(Activity 1): From the mortgage survey article, list each step that respondents said they had already taken to cope with rising costs, along with the share of respondents who reported it.
(Activity 2): Transcribe the part of the mortgage survey article that opens with the words containing "A tenth of respondents" and closes with "and renting instead.".

(Text passage):
>>>>
Almost half (45%) of homeowners have already paid an early repayment charge (ERC) to exit their current mortgage deal and secure a better rate or are thinking of doing so.

According to a survey of 2,000 homeowners conducted by The Mortgage Lender (TML), ERCs are just one of the ways people are coping with rising mortgage and living costs. 

Within the share of people considering paying an ERC, 7% said they had already done so in order to get a new fixed rate. Some 13% said they plan to pay an ERC, while a quarter are still considering it as an option. 

TML warned that this could mean fixing onto a rate which is higher than necessary, as pricing is slowly falling and set to keep declining in the next few years. 

Lodgers, downsizing and extra work on the table

A tenth of respondents said they had taken on extra work to afford rising costs and 7% said they now had a lodger to help with payments. 

A further 10% said they will downsize to reduce costs while a fifth said they were considering this option. Nearly a quarter (24%)  revealed they were considering selling up completely and renting instead. 

Seeking advice from a mortgage broker seemed to be of importance to respondents, as 13% said they had already consulted an adviser while 27% will be doing this and a quarter are considering it. 

Steve Griffiths, head of sales at The Mortgage Lender, said: “It can’t be denied that the cost of living and rising costs are starting to bite, so it’s not surprising that borrowers are looking for ways to save their money. What’s vital is that they seek advice from a professional before making any changes. Encouragingly, we are seeing many people speaking to their brokers or planning to do so.  

“Brokers play a pivotal role in supporting consumers make one of the biggest financial decisions in their lives and can help navigate the market to find the best possible deals that suit individual circumstances and factor in true costs.”
<<<<
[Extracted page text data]
>>>>
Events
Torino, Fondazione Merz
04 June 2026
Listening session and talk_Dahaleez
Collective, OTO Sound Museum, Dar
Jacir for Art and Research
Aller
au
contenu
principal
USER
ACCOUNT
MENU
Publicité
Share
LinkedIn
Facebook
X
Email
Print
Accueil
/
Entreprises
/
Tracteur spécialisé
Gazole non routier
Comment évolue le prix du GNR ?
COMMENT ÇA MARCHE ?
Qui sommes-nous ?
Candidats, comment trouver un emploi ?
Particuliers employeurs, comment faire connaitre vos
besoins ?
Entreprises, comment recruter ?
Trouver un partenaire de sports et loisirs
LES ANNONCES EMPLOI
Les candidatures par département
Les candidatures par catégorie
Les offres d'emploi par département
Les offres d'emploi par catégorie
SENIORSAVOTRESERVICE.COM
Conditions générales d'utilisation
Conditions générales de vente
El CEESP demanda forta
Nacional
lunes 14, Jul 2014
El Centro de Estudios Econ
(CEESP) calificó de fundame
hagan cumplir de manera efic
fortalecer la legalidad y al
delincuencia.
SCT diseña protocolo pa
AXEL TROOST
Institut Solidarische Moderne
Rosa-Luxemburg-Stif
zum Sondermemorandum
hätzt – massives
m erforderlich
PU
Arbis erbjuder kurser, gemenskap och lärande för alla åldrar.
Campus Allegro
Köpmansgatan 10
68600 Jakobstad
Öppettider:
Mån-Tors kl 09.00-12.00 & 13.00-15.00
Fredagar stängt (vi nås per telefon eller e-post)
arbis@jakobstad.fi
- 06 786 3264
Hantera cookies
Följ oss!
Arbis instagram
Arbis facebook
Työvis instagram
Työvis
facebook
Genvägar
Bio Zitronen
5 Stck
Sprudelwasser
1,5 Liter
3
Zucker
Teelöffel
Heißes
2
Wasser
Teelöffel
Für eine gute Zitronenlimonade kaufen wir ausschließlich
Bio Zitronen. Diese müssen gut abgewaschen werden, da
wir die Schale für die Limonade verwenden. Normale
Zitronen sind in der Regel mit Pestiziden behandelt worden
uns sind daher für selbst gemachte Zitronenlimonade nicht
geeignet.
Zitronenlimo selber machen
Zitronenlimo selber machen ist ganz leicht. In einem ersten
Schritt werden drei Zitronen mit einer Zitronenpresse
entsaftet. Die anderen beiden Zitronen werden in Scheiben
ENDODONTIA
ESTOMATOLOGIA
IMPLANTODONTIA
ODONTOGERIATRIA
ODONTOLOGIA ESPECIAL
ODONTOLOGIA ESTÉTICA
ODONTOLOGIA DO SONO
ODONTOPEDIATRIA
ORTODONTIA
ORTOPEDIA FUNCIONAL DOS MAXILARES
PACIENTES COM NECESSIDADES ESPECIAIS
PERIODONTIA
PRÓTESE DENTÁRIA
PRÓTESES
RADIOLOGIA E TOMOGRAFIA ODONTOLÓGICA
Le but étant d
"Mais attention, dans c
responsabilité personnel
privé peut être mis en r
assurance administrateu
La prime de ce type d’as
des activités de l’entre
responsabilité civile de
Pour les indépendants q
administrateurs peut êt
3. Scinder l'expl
<<<<
(Answer space 1):
- Paid an early repayment charge to get a new fixed rate: 7%
- Taken on extra work: a tenth
- Taken in a lodger to help with payments: 7%
- Consulted a mortgage adviser: 13%

(Answer space 2):
A tenth of respondents said they had taken on extra work to afford rising costs and 7% said they now had a lodger to help with payments. 

A further 10% said they will downsize to reduce costs while a fifth said they were considering this option. Nearly a quarter (24%)  revealed they were considering selling up completely and renting instead.